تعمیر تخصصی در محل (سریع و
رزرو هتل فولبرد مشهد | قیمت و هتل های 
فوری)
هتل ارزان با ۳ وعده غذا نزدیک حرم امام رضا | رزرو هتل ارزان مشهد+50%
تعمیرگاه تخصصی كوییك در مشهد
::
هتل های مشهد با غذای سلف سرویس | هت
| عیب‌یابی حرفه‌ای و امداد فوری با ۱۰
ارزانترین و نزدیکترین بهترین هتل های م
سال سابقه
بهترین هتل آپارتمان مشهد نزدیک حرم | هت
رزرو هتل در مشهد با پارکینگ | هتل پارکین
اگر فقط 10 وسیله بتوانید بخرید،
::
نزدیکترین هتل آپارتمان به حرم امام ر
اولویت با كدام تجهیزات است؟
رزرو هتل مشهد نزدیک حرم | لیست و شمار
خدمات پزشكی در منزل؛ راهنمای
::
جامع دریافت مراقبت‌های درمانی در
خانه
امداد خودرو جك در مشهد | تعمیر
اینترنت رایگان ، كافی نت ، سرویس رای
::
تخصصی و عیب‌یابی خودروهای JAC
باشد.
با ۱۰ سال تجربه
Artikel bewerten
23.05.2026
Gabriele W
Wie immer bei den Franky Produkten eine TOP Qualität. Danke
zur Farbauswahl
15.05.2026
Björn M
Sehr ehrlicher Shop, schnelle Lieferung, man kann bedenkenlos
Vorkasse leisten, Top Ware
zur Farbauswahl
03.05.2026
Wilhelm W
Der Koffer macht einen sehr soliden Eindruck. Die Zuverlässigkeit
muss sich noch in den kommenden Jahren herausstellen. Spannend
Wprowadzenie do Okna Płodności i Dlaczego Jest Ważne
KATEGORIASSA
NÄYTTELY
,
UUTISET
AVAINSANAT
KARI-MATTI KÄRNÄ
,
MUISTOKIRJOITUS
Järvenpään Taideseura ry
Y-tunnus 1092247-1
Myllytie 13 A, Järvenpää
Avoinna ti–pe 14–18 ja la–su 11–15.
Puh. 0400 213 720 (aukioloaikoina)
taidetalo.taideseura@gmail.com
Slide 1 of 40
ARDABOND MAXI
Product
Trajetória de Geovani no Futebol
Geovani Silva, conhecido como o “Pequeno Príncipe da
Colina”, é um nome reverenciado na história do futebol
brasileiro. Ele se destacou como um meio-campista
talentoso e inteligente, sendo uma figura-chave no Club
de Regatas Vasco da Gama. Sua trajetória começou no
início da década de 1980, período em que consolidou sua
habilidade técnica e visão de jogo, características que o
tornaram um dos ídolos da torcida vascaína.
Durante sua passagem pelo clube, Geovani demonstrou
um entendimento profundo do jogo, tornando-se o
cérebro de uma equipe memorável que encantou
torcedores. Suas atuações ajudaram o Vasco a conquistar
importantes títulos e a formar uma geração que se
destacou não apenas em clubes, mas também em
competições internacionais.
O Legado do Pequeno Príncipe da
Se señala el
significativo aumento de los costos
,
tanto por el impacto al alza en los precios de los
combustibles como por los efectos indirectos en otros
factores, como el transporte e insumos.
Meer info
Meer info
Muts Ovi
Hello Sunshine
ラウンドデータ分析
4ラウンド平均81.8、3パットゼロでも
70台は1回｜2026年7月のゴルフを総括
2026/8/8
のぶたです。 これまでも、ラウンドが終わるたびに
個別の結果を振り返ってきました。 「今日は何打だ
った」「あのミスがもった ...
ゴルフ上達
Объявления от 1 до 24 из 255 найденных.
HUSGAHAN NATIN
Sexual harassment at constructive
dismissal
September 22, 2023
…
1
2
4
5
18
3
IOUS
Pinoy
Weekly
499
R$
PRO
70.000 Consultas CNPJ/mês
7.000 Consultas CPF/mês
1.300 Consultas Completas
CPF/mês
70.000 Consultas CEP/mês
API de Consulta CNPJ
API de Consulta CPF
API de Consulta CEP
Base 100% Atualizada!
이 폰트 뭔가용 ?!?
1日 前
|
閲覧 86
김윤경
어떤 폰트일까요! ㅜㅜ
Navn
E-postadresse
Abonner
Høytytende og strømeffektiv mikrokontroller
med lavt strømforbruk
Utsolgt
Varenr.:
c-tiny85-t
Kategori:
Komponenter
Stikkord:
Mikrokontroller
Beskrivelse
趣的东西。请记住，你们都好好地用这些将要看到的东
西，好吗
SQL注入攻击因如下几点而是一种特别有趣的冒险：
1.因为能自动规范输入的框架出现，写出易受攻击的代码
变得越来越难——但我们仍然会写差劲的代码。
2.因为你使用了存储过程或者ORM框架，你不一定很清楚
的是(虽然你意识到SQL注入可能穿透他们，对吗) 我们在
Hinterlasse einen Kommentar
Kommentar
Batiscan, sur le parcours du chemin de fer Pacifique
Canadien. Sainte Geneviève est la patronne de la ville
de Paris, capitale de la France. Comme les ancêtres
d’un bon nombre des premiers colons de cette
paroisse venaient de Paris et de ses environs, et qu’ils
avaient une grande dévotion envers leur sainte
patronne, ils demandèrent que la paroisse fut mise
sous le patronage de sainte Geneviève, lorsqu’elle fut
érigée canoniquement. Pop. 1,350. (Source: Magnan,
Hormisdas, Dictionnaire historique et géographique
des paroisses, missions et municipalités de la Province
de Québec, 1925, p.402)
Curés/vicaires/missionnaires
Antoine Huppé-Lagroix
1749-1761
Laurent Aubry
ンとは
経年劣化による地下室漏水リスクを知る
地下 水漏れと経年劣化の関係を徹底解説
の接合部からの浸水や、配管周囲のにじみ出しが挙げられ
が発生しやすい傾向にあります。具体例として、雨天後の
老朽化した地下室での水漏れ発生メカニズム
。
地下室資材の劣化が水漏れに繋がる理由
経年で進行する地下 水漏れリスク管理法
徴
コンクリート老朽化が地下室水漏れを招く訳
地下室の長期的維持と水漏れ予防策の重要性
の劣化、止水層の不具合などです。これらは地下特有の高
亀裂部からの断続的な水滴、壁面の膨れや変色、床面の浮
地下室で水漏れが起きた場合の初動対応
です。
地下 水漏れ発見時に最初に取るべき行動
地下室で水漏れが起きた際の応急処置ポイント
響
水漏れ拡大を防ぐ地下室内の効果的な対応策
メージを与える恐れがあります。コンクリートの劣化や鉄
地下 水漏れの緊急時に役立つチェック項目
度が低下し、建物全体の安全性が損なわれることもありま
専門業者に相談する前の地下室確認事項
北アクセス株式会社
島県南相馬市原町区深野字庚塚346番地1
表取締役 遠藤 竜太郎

• **Task to complete**:
Make an exact copy of the listing shown above.

• **Task output**:
تعمیر تخصصی در محل (سریع و
رزرو هتل فولبرد مشهد | قیمت و هتل های 
فوری)
هتل ارزان با ۳ وعده غذا نزدیک حرم امام رضا | رزرو هتل ارزان مشهد+50%
تعمیرگاه تخصصی كوییك در مشهد
::
هتل های مشهد با غذای سلف سرویس | هت
| عیب‌یابی حرفه‌ای و امداد فوری با ۱۰
ارزانترین و نزدیکترین بهترین هتل های م
سال سابقه
بهترین هتل آپارتمان مشهد نزدیک حرم | هت
رزرو هتل در مشهد با پارکینگ | هتل پارکین
اگر فقط 10 وسیله بتوانید بخرید،
::
نزدیکترین هتل آپارتمان به حرم امام ر
اولویت با كدام تجهیزات است؟
رزرو هتل مشهد نزدیک حرم | لیست و شمار
خدمات پزشكی در منزل؛ راهنمای
::
جامع دریافت مراقبت‌های درمانی در
خانه
امداد خودرو جك در مشهد | تعمیر
اینترنت رایگان ، كافی نت ، سرویس رای
::
تخصصی و عیب‌یابی خودروهای JAC
باشد.
با ۱۰ سال تجربه
Artikel bewerten
23.05.2026
Gabriele W
Wie immer bei den Franky Produkten eine TOP Qualität. Danke
zur Farbauswahl
15.05.2026
Björn M
Sehr ehrlicher Shop, schnelle Lieferung, man kann bedenkenlos
Vorkasse leisten, Top Ware
zur Farbauswahl
03.05.2026
Wilhelm W
Der Koffer macht einen sehr soliden Eindruck. Die Zuverlässigkeit
muss sich noch in den kommenden Jahren herausstellen. Spannend
Wprowadzenie do Okna Płodności i Dlaczego Jest Ważne
KATEGORIASSA
NÄYTTELY
,
UUTISET
AVAINSANAT
KARI-MATTI KÄRNÄ
,
MUISTOKIRJOITUS
Järvenpään Taideseura ry
Y-tunnus 1092247-1
Myllytie 13 A, Järvenpää
Avoinna ti–pe 14–18 ja la–su 11–15.
Puh. 0400 213 720 (aukioloaikoina)
taidetalo.taideseura@gmail.com
Slide 1 of 40
ARDABOND MAXI
Product
Trajetória de Geovani no Futebol
Geovani Silva, conhecido como o “Pequeno Príncipe da
Colina”, é um nome reverenciado na história do futebol
brasileiro. Ele se destacou como um meio-campista
talentoso e inteligente, sendo uma figura-chave no Club
de Regatas Vasco da Gama. Sua trajetória começou no
início da década de 1980, período em que consolidou sua
habilidade técnica e visão de jogo, características que o
tornaram um dos ídolos da torcida vascaína.
Durante sua passagem pelo clube, Geovani demonstrou
um entendimento profundo do jogo, tornando-se o
cérebro de uma equipe memorável que encantou
torcedores. Suas atuações ajudaram o Vasco a conquistar
importantes títulos e a formar uma geração que se
destacou não apenas em clubes, mas também em
competições internacionais.
O Legado do Pequeno Príncipe da
Se señala el
significativo aumento de los costos
,
tanto por el impacto al alza en los precios de los
combustibles como por los efectos indirectos en otros
factores, como el transporte e insumos.
Meer info
Meer info
Muts Ovi
Hello Sunshine
ラウンドデータ分析
4ラウンド平均81.8、3パットゼロでも
70台は1回｜2026年7月のゴルフを総括
2026/8/8
のぶたです。 これまでも、ラウンドが終わるたびに
個別の結果を振り返ってきました。 「今日は何打だ
った」「あのミスがもった ...
ゴルフ上達
Объявления от 1 до 24 из 255 найденных.
HUSGAHAN NATIN
Sexual harassment at constructive
dismissal
September 22, 2023
…
1
2
4
5
18
3
IOUS
Pinoy
Weekly
499
R$
PRO
70.000 Consultas CNPJ/mês
7.000 Consultas CPF/mês
1.300 Consultas Completas
CPF/mês
70.000 Consultas CEP/mês
API de Consulta CNPJ
API de Consulta CPF
API de Consulta CEP
Base 100% Atualizada!
이 폰트 뭔가용 ?!?
1日 前
|
閲覧 86
김윤경
어떤 폰트일까요! ㅜㅜ
Navn
E-postadresse
Abonner
Høytytende og strømeffektiv mikrokontroller
med lavt strømforbruk
Utsolgt
Varenr.:
c-tiny85-t
Kategori:
Komponenter
Stikkord:
Mikrokontroller
Beskrivelse
趣的东西。请记住，你们都好好地用这些将要看到的东
西，好吗
SQL注入攻击因如下几点而是一种特别有趣的冒险：
1.因为能自动规范输入的框架出现，写出易受攻击的代码
变得越来越难——但我们仍然会写差劲的代码。
2.因为你使用了存储过程或者ORM框架，你不一定很清楚
的是(虽然你意识到SQL注入可能穿透他们，对吗) 我们在
Hinterlasse einen Kommentar
Kommentar
Batiscan, sur le parcours du chemin de fer Pacifique
Canadien. Sainte Geneviève est la patronne de la ville
de Paris, capitale de la France. Comme les ancêtres
d’un bon nombre des premiers colons de cette
paroisse venaient de Paris et de ses environs, et qu’ils
avaient une grande dévotion envers leur sainte
patronne, ils demandèrent que la paroisse fut mise
sous le patronage de sainte Geneviève, lorsqu’elle fut
érigée canoniquement. Pop. 1,350. (Source: Magnan,
Hormisdas, Dictionnaire historique et géographique
des paroisses, missions et municipalités de la Province
de Québec, 1925, p.402)
Curés/vicaires/missionnaires
Antoine Huppé-Lagroix
1749-1761
Laurent Aubry
ンとは
経年劣化による地下室漏水リスクを知る
地下 水漏れと経年劣化の関係を徹底解説
の接合部からの浸水や、配管周囲のにじみ出しが挙げられ
が発生しやすい傾向にあります。具体例として、雨天後の
老朽化した地下室での水漏れ発生メカニズム
。
地下室資材の劣化が水漏れに繋がる理由
経年で進行する地下 水漏れリスク管理法
徴
コンクリート老朽化が地下室水漏れを招く訳
地下室の長期的維持と水漏れ予防策の重要性
の劣化、止水層の不具合などです。これらは地下特有の高
亀裂部からの断続的な水滴、壁面の膨れや変色、床面の浮
地下室で水漏れが起きた場合の初動対応
です。
地下 水漏れ発見時に最初に取るべき行動
地下室で水漏れが起きた際の応急処置ポイント
響
水漏れ拡大を防ぐ地下室内の効果的な対応策
メージを与える恐れがあります。コンクリートの劣化や鉄
地下 水漏れの緊急時に役立つチェック項目
度が低下し、建物全体の安全性が損なわれることもありま
専門業者に相談する前の地下室確認事項
北アクセス株式会社
島県南相馬市原町区深野字庚塚346番地1
表取締役 遠藤 竜太郎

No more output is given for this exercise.